Records drawn from a dataset
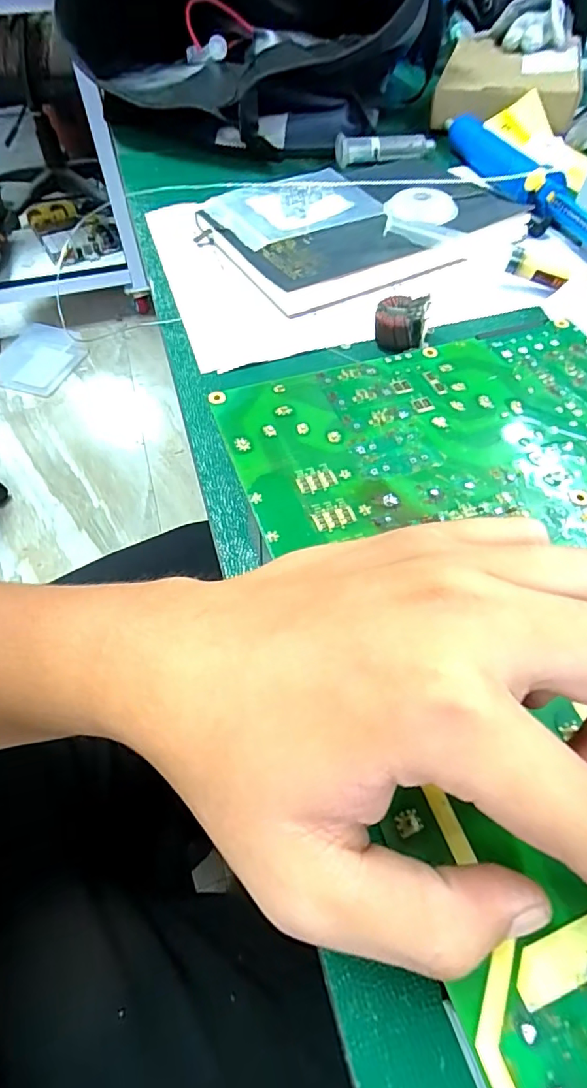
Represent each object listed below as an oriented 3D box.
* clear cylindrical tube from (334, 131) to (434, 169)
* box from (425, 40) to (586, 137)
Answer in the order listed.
[{"bbox_3d":[0.084,-0.360,0.459,0.090,0.020,0.019,-8,57,-5],"label":"clear cylindrical tube"},{"bbox_3d":[0.221,-0.479,0.520,0.130,0.035,0.192,14,57,10],"label":"box"}]

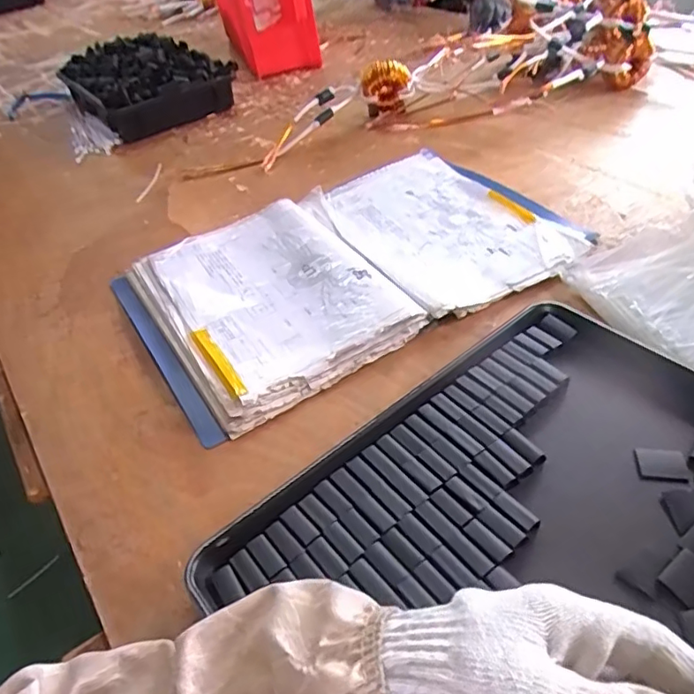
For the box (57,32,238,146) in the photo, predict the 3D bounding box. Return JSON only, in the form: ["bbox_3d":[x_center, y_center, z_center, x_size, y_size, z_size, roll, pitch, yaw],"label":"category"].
[{"bbox_3d":[-0.403,-0.541,1.140,0.250,0.113,0.301,-29,46,-22],"label":"box"}]

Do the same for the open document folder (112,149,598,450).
[{"bbox_3d":[0.003,-0.106,0.657,0.485,0.029,0.322,-24,44,-18],"label":"open document folder"}]

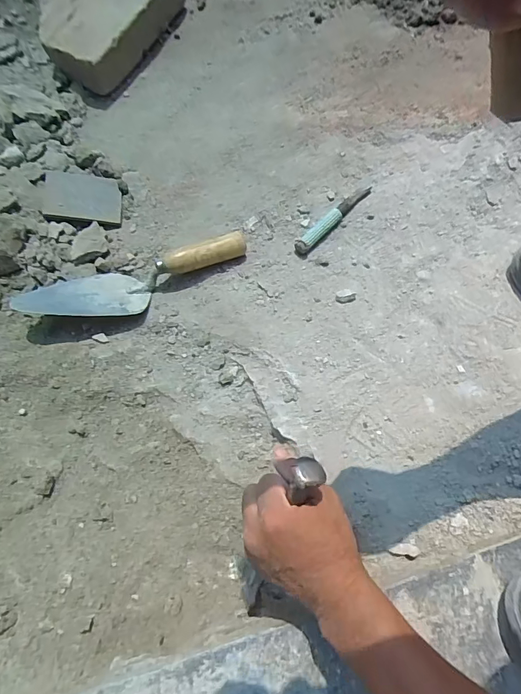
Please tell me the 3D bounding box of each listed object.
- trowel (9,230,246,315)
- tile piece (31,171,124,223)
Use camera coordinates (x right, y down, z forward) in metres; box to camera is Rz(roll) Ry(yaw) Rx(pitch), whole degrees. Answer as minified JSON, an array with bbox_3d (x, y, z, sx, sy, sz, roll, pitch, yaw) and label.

* What you need to do
Please return all lines above in which the string "each" is found.

* Your response
Represent each object listed below as an oriented 3D box.
Please tell me the 3D bounding box of each listed object.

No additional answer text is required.